** start Given records **

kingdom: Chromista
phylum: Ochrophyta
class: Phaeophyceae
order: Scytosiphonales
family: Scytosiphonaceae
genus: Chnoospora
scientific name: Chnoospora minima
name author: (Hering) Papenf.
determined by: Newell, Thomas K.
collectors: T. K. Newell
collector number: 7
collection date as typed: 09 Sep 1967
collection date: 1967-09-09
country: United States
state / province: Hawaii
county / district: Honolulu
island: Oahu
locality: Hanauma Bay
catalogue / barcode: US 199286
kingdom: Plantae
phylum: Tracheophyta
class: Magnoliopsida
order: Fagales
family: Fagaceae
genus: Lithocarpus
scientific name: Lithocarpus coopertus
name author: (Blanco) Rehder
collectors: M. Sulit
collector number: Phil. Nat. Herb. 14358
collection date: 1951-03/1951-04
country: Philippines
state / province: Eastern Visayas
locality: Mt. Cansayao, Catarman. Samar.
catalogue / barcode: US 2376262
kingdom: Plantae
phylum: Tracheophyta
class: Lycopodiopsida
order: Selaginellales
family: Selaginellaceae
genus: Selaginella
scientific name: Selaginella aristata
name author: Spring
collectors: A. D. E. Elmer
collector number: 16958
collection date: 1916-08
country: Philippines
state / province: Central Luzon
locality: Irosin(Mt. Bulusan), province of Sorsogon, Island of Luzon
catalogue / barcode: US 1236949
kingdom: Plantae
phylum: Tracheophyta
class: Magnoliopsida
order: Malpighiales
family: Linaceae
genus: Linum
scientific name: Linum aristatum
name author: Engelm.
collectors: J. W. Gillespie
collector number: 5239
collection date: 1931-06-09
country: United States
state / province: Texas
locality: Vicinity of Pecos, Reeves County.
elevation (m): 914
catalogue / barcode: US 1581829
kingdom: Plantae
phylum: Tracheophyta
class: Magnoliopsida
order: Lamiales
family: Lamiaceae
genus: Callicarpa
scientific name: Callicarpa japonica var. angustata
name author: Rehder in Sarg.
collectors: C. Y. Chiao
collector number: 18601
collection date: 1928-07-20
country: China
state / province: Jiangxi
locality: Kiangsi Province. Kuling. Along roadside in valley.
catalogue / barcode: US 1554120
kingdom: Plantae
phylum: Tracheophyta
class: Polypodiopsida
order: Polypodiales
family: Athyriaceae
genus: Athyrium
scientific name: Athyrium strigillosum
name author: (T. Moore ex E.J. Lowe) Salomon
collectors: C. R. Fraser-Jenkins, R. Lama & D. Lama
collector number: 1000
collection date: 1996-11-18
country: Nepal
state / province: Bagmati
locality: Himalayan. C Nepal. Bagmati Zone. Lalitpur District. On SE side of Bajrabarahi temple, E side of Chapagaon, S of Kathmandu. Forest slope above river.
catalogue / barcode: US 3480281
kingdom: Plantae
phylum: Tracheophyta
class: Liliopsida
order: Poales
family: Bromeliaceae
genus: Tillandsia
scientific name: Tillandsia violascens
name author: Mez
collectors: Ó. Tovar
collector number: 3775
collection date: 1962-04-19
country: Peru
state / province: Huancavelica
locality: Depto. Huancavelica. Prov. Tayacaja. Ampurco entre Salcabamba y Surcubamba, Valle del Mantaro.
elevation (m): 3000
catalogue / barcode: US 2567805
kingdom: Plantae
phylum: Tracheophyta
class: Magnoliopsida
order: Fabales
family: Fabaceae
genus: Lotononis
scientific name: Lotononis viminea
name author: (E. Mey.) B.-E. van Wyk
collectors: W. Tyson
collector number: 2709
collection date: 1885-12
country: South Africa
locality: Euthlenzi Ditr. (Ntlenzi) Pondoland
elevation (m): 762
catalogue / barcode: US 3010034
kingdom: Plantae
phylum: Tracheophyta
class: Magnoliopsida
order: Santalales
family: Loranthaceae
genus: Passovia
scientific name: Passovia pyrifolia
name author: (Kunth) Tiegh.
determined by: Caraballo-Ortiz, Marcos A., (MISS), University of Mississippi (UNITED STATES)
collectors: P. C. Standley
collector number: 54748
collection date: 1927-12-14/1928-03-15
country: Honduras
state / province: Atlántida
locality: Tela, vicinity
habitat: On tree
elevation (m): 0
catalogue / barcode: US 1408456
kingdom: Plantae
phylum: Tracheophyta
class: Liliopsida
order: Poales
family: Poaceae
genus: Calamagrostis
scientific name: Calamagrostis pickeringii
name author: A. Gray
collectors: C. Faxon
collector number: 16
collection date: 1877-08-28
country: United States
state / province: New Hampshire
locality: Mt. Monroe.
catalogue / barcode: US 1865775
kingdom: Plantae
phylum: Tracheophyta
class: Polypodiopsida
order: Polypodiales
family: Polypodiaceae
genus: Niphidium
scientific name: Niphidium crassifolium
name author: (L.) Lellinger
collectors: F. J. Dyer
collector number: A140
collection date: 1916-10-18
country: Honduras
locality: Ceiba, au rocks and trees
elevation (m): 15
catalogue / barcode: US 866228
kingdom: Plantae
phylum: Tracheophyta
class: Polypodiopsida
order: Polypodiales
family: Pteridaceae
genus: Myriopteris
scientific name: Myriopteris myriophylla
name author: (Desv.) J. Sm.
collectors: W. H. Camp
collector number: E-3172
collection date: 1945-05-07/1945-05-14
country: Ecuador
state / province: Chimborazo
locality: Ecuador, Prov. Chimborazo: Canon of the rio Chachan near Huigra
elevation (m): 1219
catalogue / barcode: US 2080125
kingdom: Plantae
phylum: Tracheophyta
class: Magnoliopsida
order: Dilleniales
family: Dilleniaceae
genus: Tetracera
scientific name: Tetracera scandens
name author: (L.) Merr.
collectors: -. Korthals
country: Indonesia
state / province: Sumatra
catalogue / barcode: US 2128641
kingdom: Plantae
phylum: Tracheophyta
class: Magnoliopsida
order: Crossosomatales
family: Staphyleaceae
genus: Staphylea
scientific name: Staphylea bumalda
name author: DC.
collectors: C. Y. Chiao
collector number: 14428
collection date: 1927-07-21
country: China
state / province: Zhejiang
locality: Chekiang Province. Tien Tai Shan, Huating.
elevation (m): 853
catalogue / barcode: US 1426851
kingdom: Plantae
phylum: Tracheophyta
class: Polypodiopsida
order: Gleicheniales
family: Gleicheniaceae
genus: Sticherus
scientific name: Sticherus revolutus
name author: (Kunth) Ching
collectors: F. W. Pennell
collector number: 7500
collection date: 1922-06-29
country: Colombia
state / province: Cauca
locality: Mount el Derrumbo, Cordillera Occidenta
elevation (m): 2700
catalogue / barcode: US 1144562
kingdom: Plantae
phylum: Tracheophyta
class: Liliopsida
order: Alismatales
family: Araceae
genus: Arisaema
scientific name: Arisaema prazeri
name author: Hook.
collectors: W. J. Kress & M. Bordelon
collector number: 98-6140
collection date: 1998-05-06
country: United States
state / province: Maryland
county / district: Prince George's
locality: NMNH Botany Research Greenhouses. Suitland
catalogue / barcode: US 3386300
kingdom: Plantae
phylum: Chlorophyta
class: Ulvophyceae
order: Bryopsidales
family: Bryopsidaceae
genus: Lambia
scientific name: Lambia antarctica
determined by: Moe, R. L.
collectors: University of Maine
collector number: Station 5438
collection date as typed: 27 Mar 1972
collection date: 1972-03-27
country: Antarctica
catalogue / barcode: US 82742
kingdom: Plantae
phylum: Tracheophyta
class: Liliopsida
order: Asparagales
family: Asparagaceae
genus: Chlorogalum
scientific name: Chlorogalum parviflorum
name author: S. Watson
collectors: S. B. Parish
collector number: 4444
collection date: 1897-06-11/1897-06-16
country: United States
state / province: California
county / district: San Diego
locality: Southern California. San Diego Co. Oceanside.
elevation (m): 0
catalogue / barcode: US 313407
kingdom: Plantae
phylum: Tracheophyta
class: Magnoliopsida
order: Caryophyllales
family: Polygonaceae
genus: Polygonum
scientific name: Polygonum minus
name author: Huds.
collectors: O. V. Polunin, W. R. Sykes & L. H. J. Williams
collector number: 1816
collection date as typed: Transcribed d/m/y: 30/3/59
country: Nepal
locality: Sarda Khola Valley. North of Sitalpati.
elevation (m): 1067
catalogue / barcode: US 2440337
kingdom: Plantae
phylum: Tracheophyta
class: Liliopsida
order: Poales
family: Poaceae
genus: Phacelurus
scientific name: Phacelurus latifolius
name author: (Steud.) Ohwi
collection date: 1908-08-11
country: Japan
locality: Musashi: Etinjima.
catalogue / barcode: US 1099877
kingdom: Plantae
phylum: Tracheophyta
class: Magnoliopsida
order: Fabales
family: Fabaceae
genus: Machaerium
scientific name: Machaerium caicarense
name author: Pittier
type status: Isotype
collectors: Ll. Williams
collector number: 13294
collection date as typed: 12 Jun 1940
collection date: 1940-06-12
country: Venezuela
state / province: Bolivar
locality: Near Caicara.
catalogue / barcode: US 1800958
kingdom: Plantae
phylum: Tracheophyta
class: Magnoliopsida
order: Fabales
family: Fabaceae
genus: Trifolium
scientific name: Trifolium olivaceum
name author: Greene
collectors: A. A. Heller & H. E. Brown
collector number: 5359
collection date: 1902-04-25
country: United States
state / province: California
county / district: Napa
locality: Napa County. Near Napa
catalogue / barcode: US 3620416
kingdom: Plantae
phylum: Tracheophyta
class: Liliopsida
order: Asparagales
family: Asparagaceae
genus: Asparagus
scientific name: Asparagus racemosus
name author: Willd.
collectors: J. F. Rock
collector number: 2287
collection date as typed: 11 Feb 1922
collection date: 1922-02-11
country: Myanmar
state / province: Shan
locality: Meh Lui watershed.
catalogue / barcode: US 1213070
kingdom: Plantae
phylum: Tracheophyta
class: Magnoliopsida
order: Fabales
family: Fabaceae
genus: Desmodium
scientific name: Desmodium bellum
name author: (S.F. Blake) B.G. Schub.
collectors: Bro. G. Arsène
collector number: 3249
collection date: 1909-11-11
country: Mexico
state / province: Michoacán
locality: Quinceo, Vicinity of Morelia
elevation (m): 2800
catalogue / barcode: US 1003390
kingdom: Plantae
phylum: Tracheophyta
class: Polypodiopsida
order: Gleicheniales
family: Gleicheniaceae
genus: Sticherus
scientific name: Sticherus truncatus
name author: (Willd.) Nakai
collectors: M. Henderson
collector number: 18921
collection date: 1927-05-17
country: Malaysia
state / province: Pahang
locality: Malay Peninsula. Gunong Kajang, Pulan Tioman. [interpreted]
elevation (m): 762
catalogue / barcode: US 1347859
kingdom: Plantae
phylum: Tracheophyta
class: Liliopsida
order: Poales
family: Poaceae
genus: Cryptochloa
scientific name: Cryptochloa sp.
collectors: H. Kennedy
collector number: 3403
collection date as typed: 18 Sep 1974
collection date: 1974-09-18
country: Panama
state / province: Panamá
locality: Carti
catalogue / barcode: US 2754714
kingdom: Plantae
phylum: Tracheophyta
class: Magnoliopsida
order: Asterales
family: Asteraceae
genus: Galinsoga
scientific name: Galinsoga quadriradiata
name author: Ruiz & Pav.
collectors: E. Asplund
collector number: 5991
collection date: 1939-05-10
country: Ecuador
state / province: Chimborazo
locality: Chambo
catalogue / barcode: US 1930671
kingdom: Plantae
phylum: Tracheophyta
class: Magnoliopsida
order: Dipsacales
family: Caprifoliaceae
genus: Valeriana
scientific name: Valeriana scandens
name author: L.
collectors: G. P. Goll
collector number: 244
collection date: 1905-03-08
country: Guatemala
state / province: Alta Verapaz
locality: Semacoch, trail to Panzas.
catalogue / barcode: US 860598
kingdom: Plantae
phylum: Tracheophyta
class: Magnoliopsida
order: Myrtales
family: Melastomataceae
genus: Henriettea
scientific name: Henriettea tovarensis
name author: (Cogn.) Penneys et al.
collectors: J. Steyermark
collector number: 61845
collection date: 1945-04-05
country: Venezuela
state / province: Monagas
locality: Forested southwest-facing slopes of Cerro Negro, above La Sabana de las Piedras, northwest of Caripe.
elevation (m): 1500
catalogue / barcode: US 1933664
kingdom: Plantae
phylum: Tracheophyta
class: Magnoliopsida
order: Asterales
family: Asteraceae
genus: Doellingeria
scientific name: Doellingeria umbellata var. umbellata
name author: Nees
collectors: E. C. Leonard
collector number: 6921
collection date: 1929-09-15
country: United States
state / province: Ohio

** end Given records **

▶ Task details:
Express the stretch of material from the line containing "state / province: Texas" through the line containing "country: Peru" as a two-column CSV with the headers field and value. Give one row per line, with each entry in its own quoted field and any line breaks inside it replaced by spaces.

▶ Exercise answer:
field,value
"state / province:","Texas"
"locality:","Vicinity of Pecos, Reeves County."
"elevation (m):","914"
"catalogue / barcode:","US 1581829"
"kingdom:","Plantae"
"phylum:","Tracheophyta"
"class:","Magnoliopsida"
"order:","Lamiales"
"family:","Lamiaceae"
"genus:","Callicarpa"
"scientific name:","Callicarpa japonica var. angustata"
"name author:","Rehder in Sarg."
"collectors:","C. Y. Chiao"
"collector number:","18601"
"collection date:","1928-07-20"
"country:","China"
"state / province:","Jiangxi"
"locality:","Kiangsi Province. Kuling. Along roadside in valley."
"catalogue / barcode:","US 1554120"
"kingdom:","Plantae"
"phylum:","Tracheophyta"
"class:","Polypodiopsida"
"order:","Polypodiales"
"family:","Athyriaceae"
"genus:","Athyrium"
"scientific name:","Athyrium strigillosum"
"name author:","(T. Moore ex E.J. Lowe) Salomon"
"collectors:","C. R. Fraser-Jenkins, R. Lama & D. Lama"
"collector number:","1000"
"collection date:","1996-11-18"
"country:","Nepal"
"state / province:","Bagmati"
"locality:","Himalayan. C Nepal. Bagmati Zone. Lalitpur District. On SE side of Bajrabarahi temple, E side of Chapagaon, S of Kathmandu. Forest slope above river."
"catalogue / barcode:","US 3480281"
"kingdom:","Plantae"
"phylum:","Tracheophyta"
"class:","Liliopsida"
"order:","Poales"
"family:","Bromeliaceae"
"genus:","Tillandsia"
"scientific name:","Tillandsia violascens"
"name author:","Mez"
"collectors:","Ó. Tovar"
"collector number:","3775"
"collection date:","1962-04-19"
"country:","Peru"